In this chapter we will cover the following recipes:
Installing and using Cerebro
Installing Kibana and X-Pack
Managing Kibana dashboards
Monitoring with Kibana
Using Kibana console
Visualizing data with Kibana
Installing Kibana plugins
Generating Graph with Kibana
Introduction
In Elasticsearch ecosystem, it can be immensely useful to monitor nodes and cluster to manage and improve their performance and state. There are several issues that can arise at cluster level, such as:
Node overheads, where some nodes can have too many shards allocated and can become a bottleneck for the entire cluster
Node shutdown can happen due to many reasons, for example, full disks, hardware failures, and power problems
Shard relocation problems or corruptions, in which some shards are unable to get an online status
Too large shards happens when a shard is too big; the index performance decreases due to Lucene massive segments merging
Empty indices and shards waste memory and resources, but because every shard has a lot of active threads if there is a huge number of unused indices and shards, the general cluster performance is degraded
Node problems such as high CPU usage or disk full
Detecting malfunction or bad performances can be done via API or via some frontends that are designed to be used in Elasticsearch.

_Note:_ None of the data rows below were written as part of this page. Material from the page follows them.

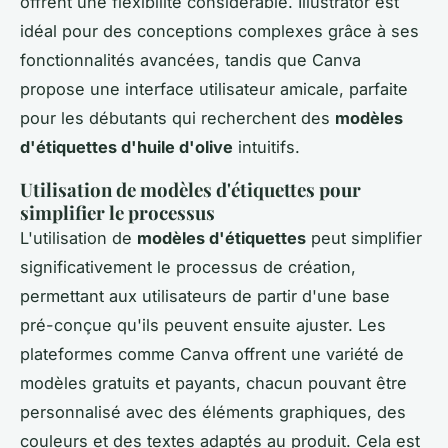
offrent une flexibilité considérable. Illustrator est
idéal pour des conceptions complexes grâce à ses
fonctionnalités avancées, tandis que Canva
propose une interface utilisateur amicale, parfaite
pour les débutants qui recherchent des
modèles
d'étiquettes d'huile d'olive
intuitifs.
Utilisation de modèles d'étiquettes pour
simplifier le processus
L'utilisation de
modèles d'étiquettes
peut simplifier
significativement le processus de création,
permettant aux utilisateurs de partir d'une base
pré-conçue qu'ils peuvent ensuite ajuster. Les
plateformes comme Canva offrent une variété de
modèles gratuits et payants, chacun pouvant être
personnalisé avec des éléments graphiques, des
couleurs et des textes adaptés au produit. Cela est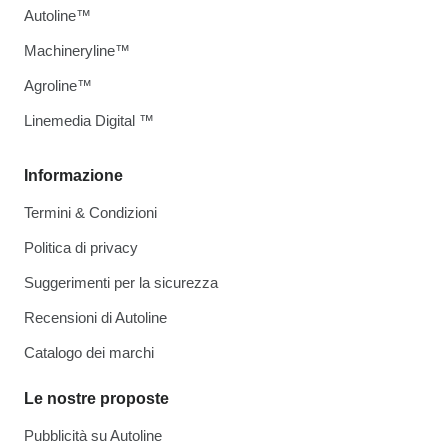
Autoline™
Machineryline™
Agroline™
Linemedia Digital ™
Informazione
Termini & Condizioni
Politica di privacy
Suggerimenti per la sicurezza
Recensioni di Autoline
Catalogo dei marchi
Le nostre proposte
Pubblicità su Autoline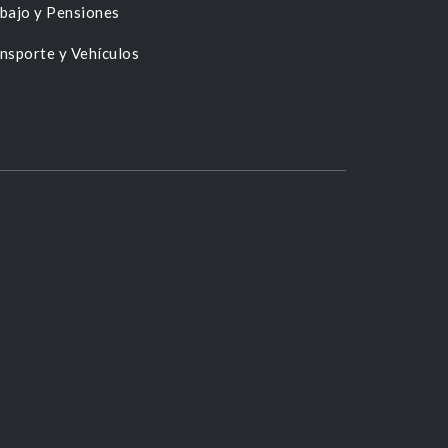
bajo y Pensiones
nsporte y Vehículos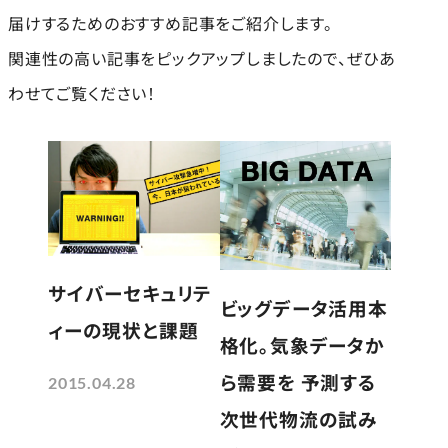
届けするためのおすすめ記事をご紹介します。
関連性の高い記事をピックアップしましたので、ぜひあ
わせてご覧ください！
サイバーセキュリテ
ビッグデータ活用本
ィーの現状と課題
格化。気象データか
ら需要を 予測する
2015.04.28
次世代物流の試み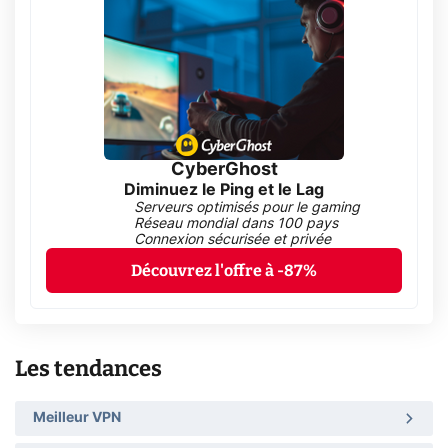
CyberGhost
Diminuez le Ping et le Lag
Serveurs optimisés pour le gaming
Réseau mondial dans 100 pays
Connexion sécurisée et privée
Découvrez l'offre à -87%
Les tendances
Meilleur VPN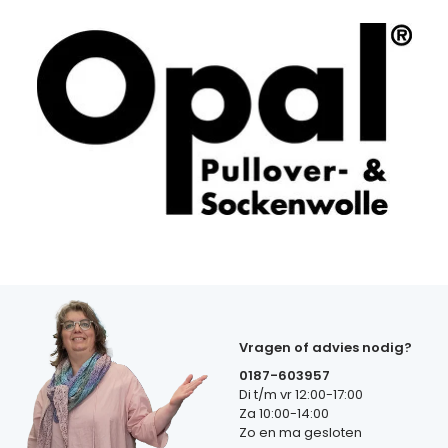
Vragen of advies nodig?
0187-603957
Di t/m vr 12:00-17:00
Za 10:00-14:00
Zo en ma gesloten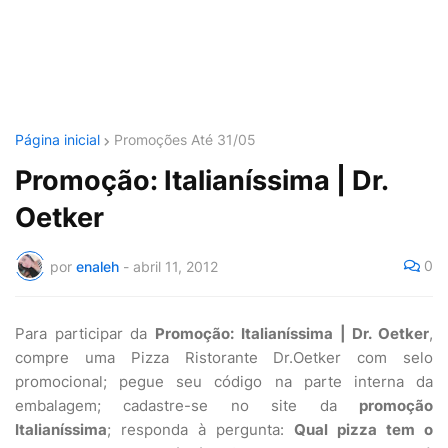
Página inicial
Promoções Até 31/05
Promoção: Italianíssima | Dr.
Oetker
0
por
enaleh
-
abril 11, 2012
Para participar da
Promoção: Italianíssima | Dr. Oetker
,
compre uma Pizza Ristorante Dr.Oetker com selo
promocional; pegue seu código na parte interna da
embalagem; cadastre-se no site da
promoção
Italianíssima
; responda à pergunta:
Qual pizza tem o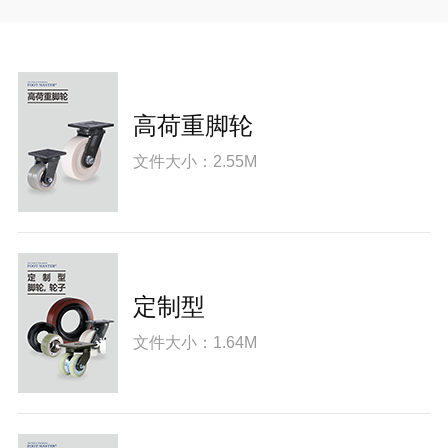
高荷重脚轮
文件大小：2.55M
定制型
文件大小：1.64M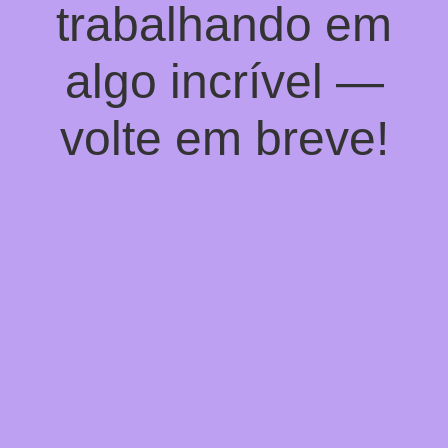
trabalhando em
algo incrível —
volte em breve!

Some of the frontends introduced in this chapter allow the readers to have a working web dashboard on their Elasticsearch data, monitoring the cluster health, backuping/restoring your data and allow testing queries before implementing them in the code. In this chapter, we will have an overview of these frontends due to their complexity and the large number of features that will require a book to themselves. For an in-depth description I suggest the reader to have a look at the official documentation of Kibana at https://www.elastic.co/guide/en/kibana/current/index.html or dedicated books.
Note
In this chapter, we will see an Elasticsearch commercial product called X-Pack. Generally, I prefer to use open source solutions and applications, but for functionalities that are present in X-Pack there are no opensource alternatives at the moment.